> **TO-DO ITEM**
Each line from the one containing "letter-spacing: 4px;" through the end of the data is to be written out exactly, and nothing more.

(Code change snippets)
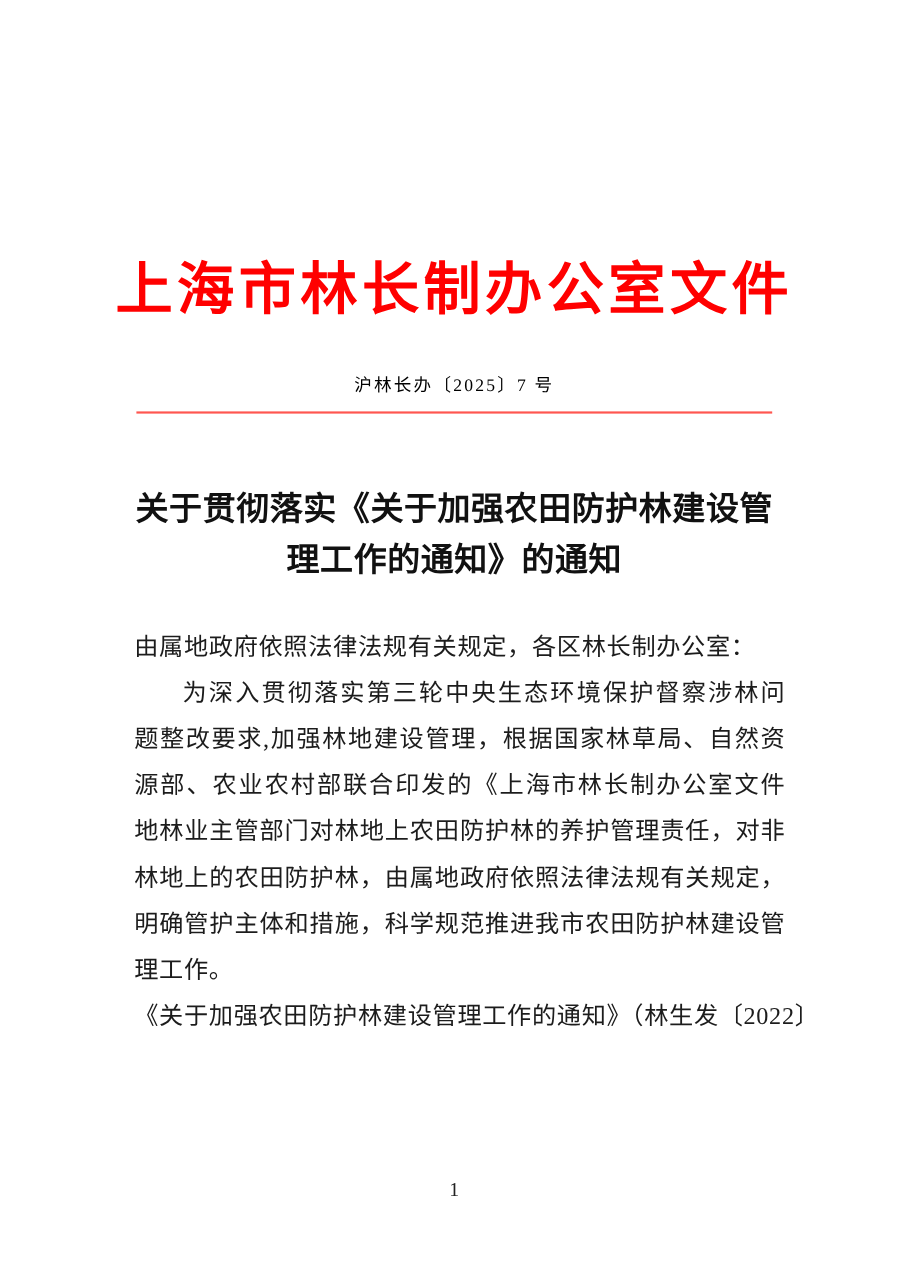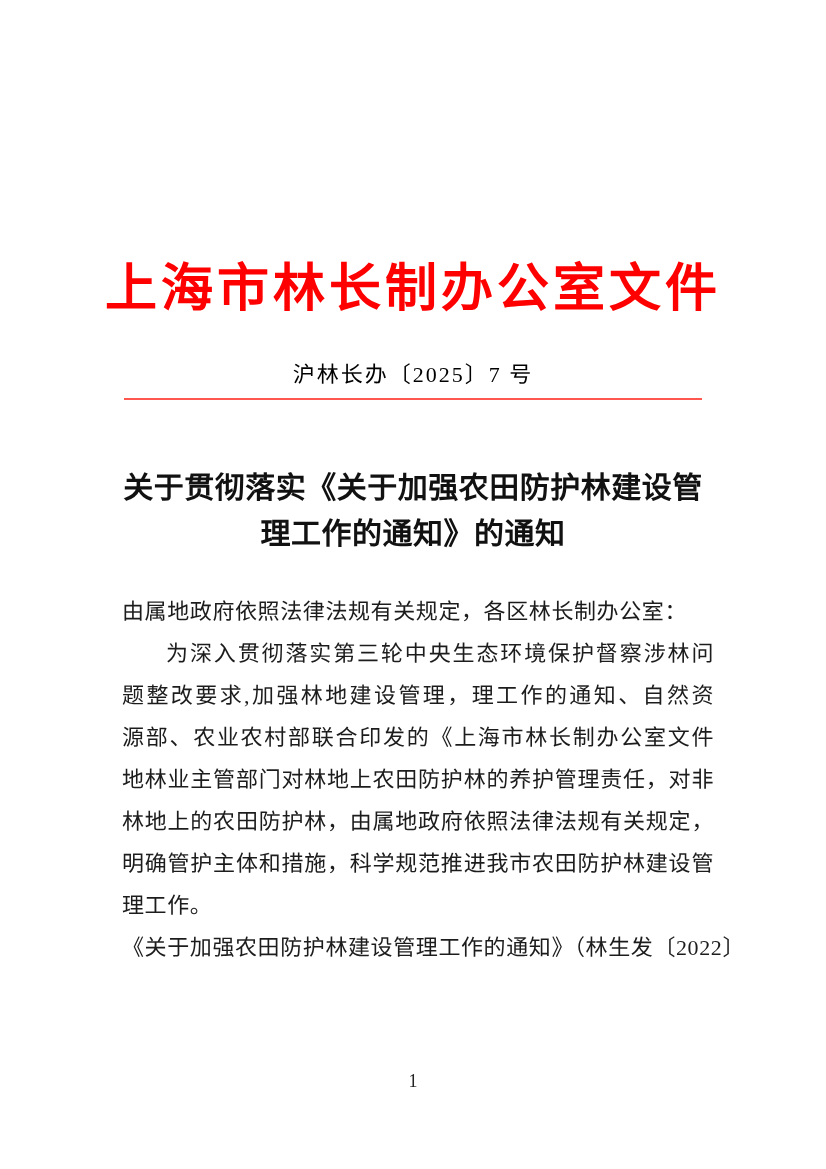--- a/index.html
+++ b/index.html
@@ -26,7 +26,6 @@
     letter-spacing: 4px;
     white-space: nowrap;
     font-family: "Liberation Serif", "DejaVu Serif", serif;
-    margin-top: 24px;
   }
   
   .doc-number {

> **EXERCISE RESPONSE**
     letter-spacing: 4px;
     white-space: nowrap;
     font-family: "Liberation Serif", "DejaVu Serif", serif;
-    margin-top: 24px;
   }
   
   .doc-number {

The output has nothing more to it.